* _Задание_:
Посчитайте строки данных, в которых встречается слово "SISTEMAS". В ответе укажите только число.

┄┄┄┄┄┄┄┄┄┄

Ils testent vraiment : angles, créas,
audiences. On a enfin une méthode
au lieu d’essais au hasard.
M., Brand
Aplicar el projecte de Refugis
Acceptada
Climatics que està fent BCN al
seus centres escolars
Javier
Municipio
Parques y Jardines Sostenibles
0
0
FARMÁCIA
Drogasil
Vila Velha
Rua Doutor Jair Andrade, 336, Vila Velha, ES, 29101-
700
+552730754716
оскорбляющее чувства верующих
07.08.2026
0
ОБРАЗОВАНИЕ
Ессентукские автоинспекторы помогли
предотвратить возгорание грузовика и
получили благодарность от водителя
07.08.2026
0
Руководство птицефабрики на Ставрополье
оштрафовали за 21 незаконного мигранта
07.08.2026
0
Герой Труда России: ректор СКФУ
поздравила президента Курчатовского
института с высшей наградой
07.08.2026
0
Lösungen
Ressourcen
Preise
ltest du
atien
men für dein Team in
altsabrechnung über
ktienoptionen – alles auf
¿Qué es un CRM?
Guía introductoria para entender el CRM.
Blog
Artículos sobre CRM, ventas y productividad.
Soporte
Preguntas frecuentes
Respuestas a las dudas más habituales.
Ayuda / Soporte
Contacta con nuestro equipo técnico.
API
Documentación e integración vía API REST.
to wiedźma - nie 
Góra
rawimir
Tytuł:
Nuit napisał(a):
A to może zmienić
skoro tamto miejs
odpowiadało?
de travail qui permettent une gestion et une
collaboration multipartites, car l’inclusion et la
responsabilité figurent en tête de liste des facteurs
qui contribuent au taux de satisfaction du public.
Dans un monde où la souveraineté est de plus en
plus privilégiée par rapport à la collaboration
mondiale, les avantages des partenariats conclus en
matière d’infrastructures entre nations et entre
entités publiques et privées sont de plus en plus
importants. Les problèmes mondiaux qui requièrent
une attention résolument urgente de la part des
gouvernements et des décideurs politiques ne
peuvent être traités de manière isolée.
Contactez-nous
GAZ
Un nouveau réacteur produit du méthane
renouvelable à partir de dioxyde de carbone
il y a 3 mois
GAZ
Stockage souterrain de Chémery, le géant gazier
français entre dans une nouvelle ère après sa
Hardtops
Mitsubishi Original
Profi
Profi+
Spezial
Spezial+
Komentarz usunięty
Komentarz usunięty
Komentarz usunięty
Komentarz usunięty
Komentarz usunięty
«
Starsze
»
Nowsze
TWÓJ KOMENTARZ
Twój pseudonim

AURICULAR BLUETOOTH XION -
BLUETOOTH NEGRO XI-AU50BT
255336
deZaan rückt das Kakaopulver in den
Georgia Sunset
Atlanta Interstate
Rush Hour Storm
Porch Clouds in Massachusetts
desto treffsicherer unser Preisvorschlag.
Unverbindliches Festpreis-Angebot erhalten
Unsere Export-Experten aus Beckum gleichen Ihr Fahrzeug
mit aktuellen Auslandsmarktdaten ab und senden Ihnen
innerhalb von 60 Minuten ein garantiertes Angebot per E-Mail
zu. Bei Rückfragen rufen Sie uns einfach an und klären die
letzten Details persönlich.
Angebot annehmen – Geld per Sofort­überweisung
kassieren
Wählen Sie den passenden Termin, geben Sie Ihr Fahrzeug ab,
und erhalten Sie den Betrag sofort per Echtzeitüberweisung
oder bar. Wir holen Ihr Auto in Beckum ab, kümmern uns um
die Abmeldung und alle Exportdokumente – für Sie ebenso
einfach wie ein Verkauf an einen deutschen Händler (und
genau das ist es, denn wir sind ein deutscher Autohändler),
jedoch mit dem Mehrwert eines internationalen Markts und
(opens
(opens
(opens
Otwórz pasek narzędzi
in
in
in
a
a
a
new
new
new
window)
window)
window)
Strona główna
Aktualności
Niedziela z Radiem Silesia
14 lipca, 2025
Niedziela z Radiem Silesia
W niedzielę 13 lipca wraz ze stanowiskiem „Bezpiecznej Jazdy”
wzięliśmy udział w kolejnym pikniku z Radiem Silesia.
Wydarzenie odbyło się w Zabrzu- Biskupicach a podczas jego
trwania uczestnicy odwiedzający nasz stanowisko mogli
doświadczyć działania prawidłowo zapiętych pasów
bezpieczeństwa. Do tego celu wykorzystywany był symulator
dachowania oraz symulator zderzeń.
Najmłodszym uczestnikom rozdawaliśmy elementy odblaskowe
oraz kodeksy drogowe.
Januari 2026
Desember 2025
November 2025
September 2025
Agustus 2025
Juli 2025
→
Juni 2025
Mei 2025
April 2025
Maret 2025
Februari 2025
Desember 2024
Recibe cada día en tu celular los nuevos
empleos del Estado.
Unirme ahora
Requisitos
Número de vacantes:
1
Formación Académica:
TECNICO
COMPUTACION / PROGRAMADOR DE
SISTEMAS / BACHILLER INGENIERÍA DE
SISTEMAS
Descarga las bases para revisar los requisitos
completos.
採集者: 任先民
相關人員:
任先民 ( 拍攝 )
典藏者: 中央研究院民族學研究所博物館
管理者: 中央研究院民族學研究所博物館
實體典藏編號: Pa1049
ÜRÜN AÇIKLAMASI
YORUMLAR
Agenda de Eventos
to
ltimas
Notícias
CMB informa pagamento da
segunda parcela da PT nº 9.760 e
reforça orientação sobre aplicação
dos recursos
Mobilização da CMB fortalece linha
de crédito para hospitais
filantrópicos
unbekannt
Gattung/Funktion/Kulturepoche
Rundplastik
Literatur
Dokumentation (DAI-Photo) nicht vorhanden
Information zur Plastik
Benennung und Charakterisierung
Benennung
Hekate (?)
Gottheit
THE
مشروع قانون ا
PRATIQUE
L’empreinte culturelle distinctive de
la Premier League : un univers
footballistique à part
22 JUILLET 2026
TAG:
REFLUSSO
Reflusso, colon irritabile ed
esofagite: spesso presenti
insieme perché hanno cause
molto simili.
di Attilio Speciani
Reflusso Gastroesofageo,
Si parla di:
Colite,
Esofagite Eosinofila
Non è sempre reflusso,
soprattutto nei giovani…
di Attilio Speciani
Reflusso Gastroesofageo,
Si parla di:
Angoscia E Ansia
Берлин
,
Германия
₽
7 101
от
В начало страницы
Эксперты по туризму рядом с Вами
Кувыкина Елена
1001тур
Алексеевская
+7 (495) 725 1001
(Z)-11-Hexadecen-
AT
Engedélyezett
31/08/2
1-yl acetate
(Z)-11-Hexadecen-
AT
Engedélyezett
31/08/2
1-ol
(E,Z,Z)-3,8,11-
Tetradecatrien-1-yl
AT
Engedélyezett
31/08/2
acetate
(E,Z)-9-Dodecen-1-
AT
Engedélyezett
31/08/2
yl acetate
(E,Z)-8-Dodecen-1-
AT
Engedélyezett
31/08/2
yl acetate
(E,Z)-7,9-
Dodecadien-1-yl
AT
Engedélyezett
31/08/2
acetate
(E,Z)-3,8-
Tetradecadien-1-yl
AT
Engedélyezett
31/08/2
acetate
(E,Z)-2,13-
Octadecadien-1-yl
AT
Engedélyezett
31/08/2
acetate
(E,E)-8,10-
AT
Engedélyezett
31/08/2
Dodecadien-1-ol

┄┄┄┄┄┄┄┄┄┄

* _Выполненное задание_:
2